"If money isn't loosened up, this sucker could go down" - George W. Bush warned in September 2008

Thursday, June 3, 2010

Really great links - Bernanke's toxic waste - China - Greece

Nick Rowe - Bernanke - "In my old post, I said that Ben Bernanke was betting on the economic recovery, using the Fed's own assets, by buying toxic waste. If there is no recovery, he loses the bet, the toxic assets become worthless, and the increase in the monetary base becomes permanent, because the Fed can't afford to retire the extra money. If there is a recovery, he wins the bet, the toxic assets are worth at least what he paid for them, and the increase in the monetary base can be temporary, because the Fed can afford to retire the extra money. That's the demand curve of recovery."

Scott Sumner - Is China a free market success - "So to summarize, to the extent that China is a free market, it is an economic success, and to the extent it is statist, it is mostly a failure (excluding some sectors like transport.) But the question “Is the Chinese miracle due to a free market economy?” is nonsensical. It isn’t a miracle at all; it is a country rapidly transitioning from being extremely poor to having a so-so economy. That is all."

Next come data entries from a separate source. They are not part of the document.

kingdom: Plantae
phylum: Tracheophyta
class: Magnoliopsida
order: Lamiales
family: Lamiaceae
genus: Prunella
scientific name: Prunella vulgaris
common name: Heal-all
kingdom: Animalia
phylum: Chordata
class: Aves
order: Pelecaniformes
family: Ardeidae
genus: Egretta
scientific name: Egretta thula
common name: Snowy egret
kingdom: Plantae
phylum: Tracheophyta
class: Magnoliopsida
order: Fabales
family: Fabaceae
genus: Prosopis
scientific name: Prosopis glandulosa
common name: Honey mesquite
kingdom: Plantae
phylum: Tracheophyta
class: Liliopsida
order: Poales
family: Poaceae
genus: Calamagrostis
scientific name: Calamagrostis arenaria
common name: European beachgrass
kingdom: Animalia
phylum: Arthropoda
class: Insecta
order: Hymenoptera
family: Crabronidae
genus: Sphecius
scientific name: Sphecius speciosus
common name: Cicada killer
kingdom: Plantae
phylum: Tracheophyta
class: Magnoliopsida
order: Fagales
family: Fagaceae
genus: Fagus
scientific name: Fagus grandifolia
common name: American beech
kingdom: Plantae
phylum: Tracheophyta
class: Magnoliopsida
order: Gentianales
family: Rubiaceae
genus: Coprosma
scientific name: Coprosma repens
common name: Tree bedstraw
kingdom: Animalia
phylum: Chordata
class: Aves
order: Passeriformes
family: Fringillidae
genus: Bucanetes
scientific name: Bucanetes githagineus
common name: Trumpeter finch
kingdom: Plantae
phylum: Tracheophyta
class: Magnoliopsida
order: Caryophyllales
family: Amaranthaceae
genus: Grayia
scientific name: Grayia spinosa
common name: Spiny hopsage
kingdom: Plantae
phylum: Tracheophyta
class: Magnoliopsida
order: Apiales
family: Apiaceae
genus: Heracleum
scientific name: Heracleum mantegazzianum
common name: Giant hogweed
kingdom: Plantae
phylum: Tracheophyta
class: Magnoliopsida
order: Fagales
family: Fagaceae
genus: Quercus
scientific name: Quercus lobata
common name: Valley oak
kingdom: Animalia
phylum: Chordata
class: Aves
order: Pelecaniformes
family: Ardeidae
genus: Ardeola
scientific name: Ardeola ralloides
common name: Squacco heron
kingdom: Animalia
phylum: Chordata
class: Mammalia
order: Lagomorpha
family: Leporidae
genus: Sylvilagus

Felix Salmon - Consensus on Greece - "There was quite a lot of consensus on the panel, and not in a good way: everybody agreed that the bailout of Greece was only postponing the inevitable, and many people reckoned that it wasn’t going to postpone it very long: one pair of hedge fund managers in the audience reckoned that it would last about six months before the default finally happens.
        The form of the default, too, seemed pretty clear: an act of parliament in Greece would do most of the work, given that most Greek debt is issued under Greek law. It will be a par exchange — the new bonds will have the same face value as the old bonds, but with lower coupons and extended maturities — so that with a bit of accounting fudgery, no banks would need to mark their Greek debt to market and take a huge loss. And Greece, in a fiscal bind, will probably at some point start issuing its own scrip alongside the formal national currency of the euro, much as California did in 2009."